→ **TASK GOAL**:
Reproduce the entries below word for word, starting with the first line and ending with the line that contains "Time read: 3,10", both included.

→ **STORED DATA**:
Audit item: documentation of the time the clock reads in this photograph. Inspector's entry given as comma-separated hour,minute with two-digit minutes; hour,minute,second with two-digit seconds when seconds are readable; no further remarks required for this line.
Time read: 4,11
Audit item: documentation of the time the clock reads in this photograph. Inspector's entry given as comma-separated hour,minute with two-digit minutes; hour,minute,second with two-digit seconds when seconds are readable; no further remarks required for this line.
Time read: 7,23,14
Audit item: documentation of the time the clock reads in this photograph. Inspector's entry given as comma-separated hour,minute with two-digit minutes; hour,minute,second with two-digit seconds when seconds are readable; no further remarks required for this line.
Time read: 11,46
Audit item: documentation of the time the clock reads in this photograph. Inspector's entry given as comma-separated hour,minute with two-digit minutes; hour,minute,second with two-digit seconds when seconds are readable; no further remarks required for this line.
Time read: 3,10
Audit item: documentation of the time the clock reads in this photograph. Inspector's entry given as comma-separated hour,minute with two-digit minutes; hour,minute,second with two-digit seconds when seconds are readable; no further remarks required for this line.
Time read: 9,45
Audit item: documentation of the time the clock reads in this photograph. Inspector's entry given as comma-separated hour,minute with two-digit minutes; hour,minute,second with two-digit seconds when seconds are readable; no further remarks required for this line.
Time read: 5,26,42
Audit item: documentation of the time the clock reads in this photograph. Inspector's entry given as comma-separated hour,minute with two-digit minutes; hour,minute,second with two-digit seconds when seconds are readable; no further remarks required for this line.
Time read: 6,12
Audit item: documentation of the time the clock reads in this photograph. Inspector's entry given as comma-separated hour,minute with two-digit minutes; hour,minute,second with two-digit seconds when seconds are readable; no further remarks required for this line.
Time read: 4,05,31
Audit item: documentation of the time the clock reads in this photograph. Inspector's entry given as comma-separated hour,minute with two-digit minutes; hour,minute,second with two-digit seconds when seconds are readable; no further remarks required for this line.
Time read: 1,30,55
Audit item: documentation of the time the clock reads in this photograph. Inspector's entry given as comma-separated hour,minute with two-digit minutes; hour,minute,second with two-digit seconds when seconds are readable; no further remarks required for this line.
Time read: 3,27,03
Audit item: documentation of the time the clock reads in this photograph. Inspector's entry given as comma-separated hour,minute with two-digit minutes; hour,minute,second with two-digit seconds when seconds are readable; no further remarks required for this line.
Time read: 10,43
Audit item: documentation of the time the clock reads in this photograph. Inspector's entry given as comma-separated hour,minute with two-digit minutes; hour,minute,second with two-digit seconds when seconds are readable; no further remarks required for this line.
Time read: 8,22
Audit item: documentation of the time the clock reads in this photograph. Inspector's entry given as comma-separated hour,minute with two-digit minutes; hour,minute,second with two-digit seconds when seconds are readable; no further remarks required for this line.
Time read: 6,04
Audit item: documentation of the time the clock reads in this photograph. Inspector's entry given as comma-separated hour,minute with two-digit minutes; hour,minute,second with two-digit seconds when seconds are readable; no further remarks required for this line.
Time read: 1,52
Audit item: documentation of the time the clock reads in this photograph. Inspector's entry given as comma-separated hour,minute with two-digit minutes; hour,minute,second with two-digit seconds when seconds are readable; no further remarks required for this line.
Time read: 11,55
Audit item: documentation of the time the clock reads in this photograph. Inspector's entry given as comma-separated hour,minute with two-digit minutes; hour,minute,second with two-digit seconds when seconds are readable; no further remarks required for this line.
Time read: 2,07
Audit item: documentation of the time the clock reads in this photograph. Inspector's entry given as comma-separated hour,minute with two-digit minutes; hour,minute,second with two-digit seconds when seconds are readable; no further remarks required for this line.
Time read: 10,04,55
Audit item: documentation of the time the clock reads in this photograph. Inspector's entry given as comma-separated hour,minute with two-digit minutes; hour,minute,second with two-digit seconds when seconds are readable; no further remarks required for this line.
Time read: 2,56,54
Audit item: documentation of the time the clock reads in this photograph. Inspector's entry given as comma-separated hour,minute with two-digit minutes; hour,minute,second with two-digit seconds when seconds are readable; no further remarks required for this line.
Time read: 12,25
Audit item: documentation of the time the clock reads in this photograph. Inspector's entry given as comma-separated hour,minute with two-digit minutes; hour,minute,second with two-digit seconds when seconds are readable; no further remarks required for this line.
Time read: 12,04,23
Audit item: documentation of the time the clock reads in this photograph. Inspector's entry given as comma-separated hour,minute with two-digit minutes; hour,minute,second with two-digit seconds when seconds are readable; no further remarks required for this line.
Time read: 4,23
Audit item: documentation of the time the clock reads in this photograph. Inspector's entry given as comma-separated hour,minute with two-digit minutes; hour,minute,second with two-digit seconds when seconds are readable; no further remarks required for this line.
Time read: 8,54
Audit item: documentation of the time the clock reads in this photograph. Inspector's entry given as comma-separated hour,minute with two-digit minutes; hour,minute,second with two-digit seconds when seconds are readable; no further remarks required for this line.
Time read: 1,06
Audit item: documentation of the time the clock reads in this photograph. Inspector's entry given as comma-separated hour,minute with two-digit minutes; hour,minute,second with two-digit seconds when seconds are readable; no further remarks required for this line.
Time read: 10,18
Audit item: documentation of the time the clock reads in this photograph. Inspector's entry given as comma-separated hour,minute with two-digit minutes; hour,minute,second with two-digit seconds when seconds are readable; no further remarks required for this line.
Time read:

→ **OUTPUT BELOW**:
Audit item: documentation of the time the clock reads in this photograph. Inspector's entry given as comma-separated hour,minute with two-digit minutes; hour,minute,second with two-digit seconds when seconds are readable; no further remarks required for this line.
Time read: 4,11
Audit item: documentation of the time the clock reads in this photograph. Inspector's entry given as comma-separated hour,minute with two-digit minutes; hour,minute,second with two-digit seconds when seconds are readable; no further remarks required for this line.
Time read: 7,23,14
Audit item: documentation of the time the clock reads in this photograph. Inspector's entry given as comma-separated hour,minute with two-digit minutes; hour,minute,second with two-digit seconds when seconds are readable; no further remarks required for this line.
Time read: 11,46
Audit item: documentation of the time the clock reads in this photograph. Inspector's entry given as comma-separated hour,minute with two-digit minutes; hour,minute,second with two-digit seconds when seconds are readable; no further remarks required for this line.
Time read: 3,10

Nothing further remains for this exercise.